- Also known as: Sax Man
- Born: January 19, 1953
- Died: April 16, 2018 (aged 65) Cleveland, Ohio, U.S.
- Occupation: Street performer
- Instrument: Saxophone
- Formerly of: Sly, Slick and Wicked

= Sax Man =

Maurice Reedus Jr. (January 19, 1953 – April 16, 2018), better known as the Sax Man, was an American saxophone player and street performer based in Cleveland, Ohio. For more than 17 years, Reedus played an alto saxophone outside Playhouse Square and Cleveland sporting events. A documentary about his life and career, The Sax Man, directed by Joe Siebert, premiered at the 2014 Cleveland International Film Festival.

Reedus was the oldest of six children born to Maurice Reedus Sr. and his wife. His father played saxophone for Robert Lockwood Jr. for thirty-five years, and Reedus Jr. grew up desiring to follow suit.

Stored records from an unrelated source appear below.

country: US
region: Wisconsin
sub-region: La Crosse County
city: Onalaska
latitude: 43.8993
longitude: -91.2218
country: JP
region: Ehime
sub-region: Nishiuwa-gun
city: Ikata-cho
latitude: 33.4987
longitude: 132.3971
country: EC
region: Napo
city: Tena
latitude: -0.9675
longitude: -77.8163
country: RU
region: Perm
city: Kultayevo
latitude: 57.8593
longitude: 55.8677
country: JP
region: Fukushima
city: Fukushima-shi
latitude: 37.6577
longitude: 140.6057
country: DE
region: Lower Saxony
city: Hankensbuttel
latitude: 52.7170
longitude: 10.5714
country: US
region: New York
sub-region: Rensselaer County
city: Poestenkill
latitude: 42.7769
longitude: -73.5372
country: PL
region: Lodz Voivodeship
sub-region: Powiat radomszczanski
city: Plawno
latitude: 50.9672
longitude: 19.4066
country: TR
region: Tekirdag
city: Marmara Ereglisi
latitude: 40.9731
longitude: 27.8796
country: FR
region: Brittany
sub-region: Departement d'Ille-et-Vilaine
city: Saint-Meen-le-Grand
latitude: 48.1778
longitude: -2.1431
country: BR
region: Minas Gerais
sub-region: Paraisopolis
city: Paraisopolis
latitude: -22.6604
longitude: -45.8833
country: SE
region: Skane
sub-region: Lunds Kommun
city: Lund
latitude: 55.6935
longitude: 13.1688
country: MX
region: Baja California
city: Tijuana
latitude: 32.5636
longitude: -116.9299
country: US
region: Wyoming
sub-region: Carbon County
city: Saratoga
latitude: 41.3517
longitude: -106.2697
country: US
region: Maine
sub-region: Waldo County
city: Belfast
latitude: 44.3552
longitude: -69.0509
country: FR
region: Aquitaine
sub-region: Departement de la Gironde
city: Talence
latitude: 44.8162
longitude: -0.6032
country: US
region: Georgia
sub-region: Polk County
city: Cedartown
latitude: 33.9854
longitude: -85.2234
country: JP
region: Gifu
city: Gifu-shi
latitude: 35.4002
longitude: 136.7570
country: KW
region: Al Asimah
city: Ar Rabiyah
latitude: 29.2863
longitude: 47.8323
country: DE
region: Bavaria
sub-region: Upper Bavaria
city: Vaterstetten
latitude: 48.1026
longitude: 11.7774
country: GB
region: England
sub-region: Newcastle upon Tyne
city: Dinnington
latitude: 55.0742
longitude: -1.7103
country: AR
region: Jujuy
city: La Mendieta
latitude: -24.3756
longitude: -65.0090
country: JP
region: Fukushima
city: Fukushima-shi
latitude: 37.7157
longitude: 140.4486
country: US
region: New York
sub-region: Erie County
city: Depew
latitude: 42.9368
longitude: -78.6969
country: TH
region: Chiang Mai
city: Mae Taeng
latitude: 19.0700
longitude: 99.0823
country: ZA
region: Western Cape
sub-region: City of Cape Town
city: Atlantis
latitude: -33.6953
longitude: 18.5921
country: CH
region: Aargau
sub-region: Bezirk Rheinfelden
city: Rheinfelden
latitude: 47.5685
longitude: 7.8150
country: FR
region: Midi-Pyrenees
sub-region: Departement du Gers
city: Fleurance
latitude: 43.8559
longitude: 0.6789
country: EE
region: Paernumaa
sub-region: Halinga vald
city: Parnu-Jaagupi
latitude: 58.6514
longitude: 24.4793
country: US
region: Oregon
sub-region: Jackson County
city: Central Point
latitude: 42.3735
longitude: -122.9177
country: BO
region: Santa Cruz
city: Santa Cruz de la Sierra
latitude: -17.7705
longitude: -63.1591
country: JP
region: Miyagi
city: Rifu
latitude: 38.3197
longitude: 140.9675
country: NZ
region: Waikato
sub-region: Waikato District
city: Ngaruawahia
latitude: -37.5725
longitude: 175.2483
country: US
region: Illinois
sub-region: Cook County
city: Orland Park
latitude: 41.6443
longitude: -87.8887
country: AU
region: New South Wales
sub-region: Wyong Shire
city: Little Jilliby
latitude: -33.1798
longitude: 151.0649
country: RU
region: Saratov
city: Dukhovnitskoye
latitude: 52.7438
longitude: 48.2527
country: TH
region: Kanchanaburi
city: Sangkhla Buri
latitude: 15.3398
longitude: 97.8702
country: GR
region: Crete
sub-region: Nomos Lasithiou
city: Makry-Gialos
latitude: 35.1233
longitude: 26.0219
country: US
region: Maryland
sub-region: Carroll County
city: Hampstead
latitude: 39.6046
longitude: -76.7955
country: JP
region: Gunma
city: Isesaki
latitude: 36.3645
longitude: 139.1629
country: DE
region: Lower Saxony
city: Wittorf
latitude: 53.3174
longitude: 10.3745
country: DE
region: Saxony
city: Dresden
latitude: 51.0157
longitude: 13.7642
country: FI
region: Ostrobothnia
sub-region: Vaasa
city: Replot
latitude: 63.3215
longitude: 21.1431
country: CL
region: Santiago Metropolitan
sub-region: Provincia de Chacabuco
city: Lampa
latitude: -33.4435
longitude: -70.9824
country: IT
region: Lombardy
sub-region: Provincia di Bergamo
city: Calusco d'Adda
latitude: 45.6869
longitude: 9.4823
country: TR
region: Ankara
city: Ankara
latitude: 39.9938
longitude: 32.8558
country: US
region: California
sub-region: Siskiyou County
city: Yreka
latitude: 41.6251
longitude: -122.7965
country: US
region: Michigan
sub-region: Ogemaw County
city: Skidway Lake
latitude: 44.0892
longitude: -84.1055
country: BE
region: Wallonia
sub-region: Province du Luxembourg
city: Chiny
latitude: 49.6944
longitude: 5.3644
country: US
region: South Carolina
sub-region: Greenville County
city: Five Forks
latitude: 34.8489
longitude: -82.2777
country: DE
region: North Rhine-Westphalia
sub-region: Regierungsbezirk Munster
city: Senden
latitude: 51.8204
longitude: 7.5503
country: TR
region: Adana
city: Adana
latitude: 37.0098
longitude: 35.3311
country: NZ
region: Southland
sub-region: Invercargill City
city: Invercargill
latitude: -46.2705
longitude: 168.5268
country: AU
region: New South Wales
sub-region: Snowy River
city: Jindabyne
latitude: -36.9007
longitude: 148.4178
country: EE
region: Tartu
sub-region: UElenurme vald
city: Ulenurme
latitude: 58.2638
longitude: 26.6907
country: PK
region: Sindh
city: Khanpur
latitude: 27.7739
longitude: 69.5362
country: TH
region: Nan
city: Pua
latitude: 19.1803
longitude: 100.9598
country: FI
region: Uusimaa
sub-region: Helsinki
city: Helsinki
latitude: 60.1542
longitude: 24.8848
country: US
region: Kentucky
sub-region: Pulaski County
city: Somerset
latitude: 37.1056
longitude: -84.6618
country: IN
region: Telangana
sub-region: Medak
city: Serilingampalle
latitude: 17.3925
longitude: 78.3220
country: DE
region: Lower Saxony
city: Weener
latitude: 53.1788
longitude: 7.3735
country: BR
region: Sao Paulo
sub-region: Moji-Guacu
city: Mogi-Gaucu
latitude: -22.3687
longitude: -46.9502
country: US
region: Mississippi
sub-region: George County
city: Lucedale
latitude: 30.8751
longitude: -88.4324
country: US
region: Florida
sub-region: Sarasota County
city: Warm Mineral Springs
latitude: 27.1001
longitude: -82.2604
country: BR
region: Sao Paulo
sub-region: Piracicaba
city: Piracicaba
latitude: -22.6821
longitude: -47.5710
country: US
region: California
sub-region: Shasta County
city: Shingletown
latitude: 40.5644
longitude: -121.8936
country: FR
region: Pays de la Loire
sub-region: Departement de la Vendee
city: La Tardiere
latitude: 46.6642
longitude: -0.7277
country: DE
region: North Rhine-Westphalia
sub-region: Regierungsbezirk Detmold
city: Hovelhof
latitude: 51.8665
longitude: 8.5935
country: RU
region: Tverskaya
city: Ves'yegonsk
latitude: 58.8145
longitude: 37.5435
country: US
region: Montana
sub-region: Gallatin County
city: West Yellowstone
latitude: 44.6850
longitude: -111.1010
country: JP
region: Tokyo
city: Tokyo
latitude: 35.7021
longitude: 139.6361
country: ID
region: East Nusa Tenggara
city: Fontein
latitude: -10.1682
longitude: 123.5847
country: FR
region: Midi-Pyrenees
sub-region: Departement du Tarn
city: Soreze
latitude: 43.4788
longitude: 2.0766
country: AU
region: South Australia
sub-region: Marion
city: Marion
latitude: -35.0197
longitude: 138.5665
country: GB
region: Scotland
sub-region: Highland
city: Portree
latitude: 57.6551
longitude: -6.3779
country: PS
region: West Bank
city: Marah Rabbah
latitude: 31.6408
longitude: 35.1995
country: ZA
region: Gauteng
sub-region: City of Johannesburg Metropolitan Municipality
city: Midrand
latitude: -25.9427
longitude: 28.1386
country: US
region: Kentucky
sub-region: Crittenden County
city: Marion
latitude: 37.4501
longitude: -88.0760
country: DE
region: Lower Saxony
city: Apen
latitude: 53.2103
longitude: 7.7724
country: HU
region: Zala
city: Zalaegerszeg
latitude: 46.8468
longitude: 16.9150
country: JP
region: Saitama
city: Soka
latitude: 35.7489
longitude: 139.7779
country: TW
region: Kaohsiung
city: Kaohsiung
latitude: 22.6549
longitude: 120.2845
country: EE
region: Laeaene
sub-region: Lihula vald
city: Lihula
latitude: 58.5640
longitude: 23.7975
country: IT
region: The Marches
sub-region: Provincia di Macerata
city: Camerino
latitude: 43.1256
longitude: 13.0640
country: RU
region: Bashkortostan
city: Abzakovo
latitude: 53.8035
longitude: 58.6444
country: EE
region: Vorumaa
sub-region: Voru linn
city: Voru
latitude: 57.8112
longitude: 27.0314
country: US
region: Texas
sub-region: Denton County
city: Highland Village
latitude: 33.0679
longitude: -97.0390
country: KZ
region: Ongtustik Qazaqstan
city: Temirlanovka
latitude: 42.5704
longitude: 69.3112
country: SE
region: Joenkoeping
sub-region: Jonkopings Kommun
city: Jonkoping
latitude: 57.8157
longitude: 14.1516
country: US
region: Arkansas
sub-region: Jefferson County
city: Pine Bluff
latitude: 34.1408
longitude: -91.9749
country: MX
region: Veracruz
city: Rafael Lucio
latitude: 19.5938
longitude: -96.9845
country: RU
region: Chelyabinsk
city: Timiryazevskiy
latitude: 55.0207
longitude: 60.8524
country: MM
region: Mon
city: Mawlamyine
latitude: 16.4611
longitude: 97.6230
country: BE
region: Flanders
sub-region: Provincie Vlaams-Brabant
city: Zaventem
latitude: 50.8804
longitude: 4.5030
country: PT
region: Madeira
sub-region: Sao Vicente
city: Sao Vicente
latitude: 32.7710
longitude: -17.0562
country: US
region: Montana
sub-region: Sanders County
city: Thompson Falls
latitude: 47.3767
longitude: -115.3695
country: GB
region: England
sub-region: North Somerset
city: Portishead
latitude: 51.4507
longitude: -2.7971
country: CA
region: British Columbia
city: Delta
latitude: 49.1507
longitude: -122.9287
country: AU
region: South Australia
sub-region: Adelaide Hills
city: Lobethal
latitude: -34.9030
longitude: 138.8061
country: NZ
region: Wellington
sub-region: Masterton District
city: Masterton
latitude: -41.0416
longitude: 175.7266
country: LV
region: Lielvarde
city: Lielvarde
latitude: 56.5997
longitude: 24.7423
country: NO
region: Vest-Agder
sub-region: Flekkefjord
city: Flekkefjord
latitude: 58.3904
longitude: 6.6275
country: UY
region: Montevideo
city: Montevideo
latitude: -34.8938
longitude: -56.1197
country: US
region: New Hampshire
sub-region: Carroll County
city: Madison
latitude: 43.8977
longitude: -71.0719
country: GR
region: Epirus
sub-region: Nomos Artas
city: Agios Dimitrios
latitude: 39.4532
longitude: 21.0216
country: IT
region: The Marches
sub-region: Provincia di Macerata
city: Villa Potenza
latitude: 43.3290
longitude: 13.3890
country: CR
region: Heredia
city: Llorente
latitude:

In 2013, Reedus received two tickets from police for playing without a license or a permit, which prompted City Councilman Joe Cimperman to push for legislation in favor of Reedus. In July 2013, the Cleveland City Council passed the Street Performers Ordinance, also known as the Sax Man Legislation, which explicitly allows "acting, singing, playing musical instruments, pantomime, juggling, magic, dancing, reciting and clowning" on Cleveland streets for money. Days later, Reedus played a reunion concert with the group, Sly, Slick and Wicked (Cleveland group) where in the past he always played sax in the group's backup band when the group toured in the 70's.Sly, Slick and Wicked, at the Cleveland House of Blues, where Cimperman presented him with the legislation.

Philip Morris of The Plain Dealer, Cleveland's daily newspaper, described Reedus as "the best known street musician to ever call this city home." Joe Siebert called him "a fixture in the city", noting his many years of playing on the streets and the fame he has garnered among Cleveland locals.

Reedus died on April 16, 2018, at the age of 65.